Samsung and Global Foundries have agreed to use the same manufacturing process for some chips, allowing Apple to diversify manufacturers.

Chris Neiger
Chris Neiger
Apr 21, 2014 at 12:45PM
Technology and Telecom

The manufacturing process of mobile processors can be, well, a little bit boring. But understanding all aspects of a company's business is paramount in making good investment decisions, which is why Apple (NASDAQ:AAPL) investors should know at least a little bit about Samsung's (NASDAQOTH:SSNLF) and Global Foundries' latest agreement to use a new, advanced chip making process.

The latest news may not be as sexy as a bigger screen for the iPhone 6, but it could help Apple achieve better diversification with its chip suppliers.

Why the new agreement is important
Global Foundries is the No. 2 chipmaker -- behind Taiwan Semiconductors -- and Samsung comes in fourth place. The two are teaming up to use Samsung's new manufacturing process to make 14-nanometer processors, which will be used in future smartphones and tablets.

The 14-nanometer chips Samsung and Global Foundries will produce will be 20% faster and use 35% less power than their 20-nanometer predecessors.

Right now, if mobile device makers want a chip made they can design it themselves and then hire Taiwan Semiconductors, Samsung, Global Foundries or another company to make it for them. Apple does this with its iPad and iPhone processors, and mobile processor leaders like Qualcomm do it as well.

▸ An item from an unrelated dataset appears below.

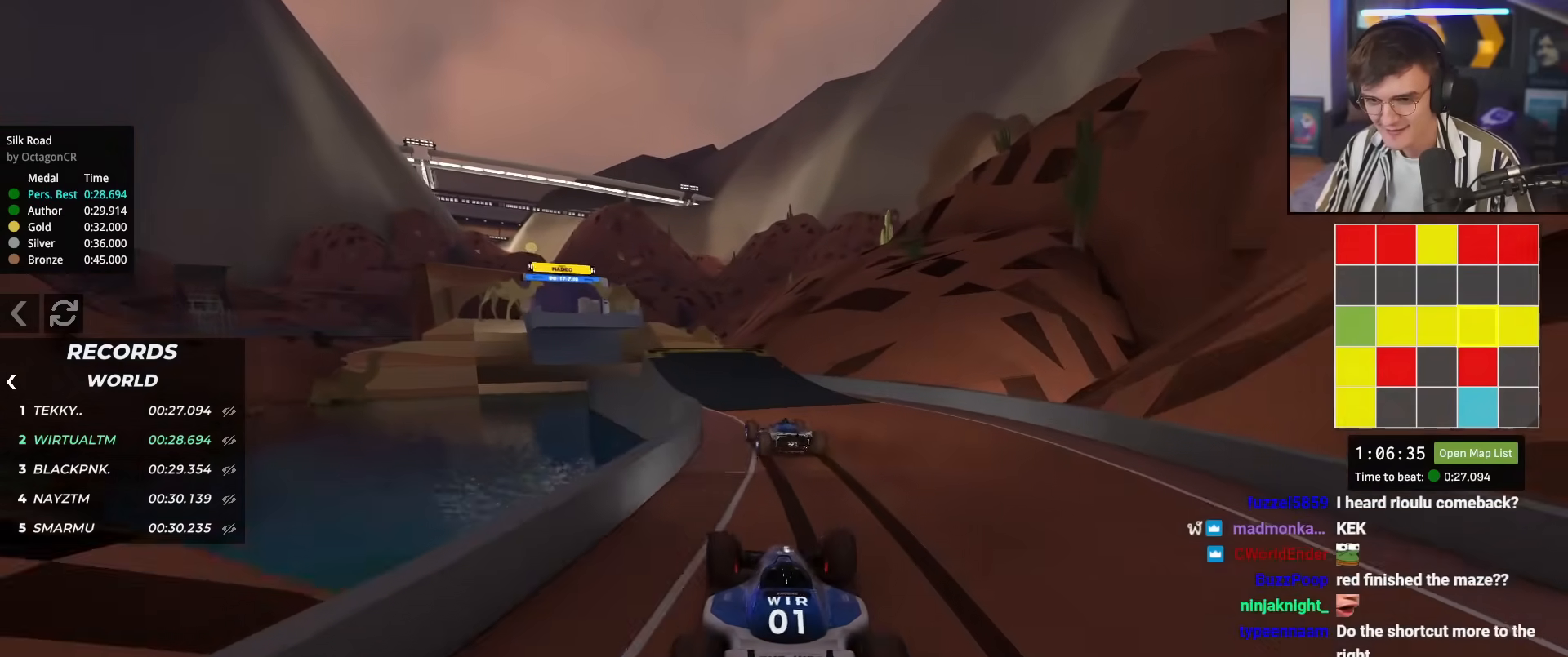
{"keys": ["up"], "events": [[84, "left", "down"], [401, "left", "up"]]}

Apple is very dependent on Samsung's foundry right now, which produces most of the company's mobile processors. Apple is constantly rumored to be switching away from Samsung to Taiwan Semiconductor, but so far has kept the majority of its chip manufacturing with Samsung.

It's no secret the two are huge competitors, and it would make a lot of sense for Apple not to send so much chip business to the company. Once the new manufacturing process is up and running -- which is expected by the end of this year -- Apple could diversify its processor orders between the two.

Aside from Apple's wanting to move business away from one of its biggest competitors, the iPhone maker traditionally likes to diversify component orders anyway. With the manufacturing processing for 14-nanometer chips soon becoming being identical at Samsung and Global Foundries, Apple could spread out its chip orders between the two companies, without experience much delay in manufacturing.

Foolish final thoughts
If Apple's able to diversify its mobile chip manufacturing between Samsung and Global Foundries, it could possibly help prevent hiccups in production times.

But because the new manufacturing process won't go into effect until later this year, we won't see chips from this new agreement until at least mid-2015. So don't expect any major manufacturer changes from Apple for the iPhone 6 or the next iPad iteration, at least not related to this latest partnership.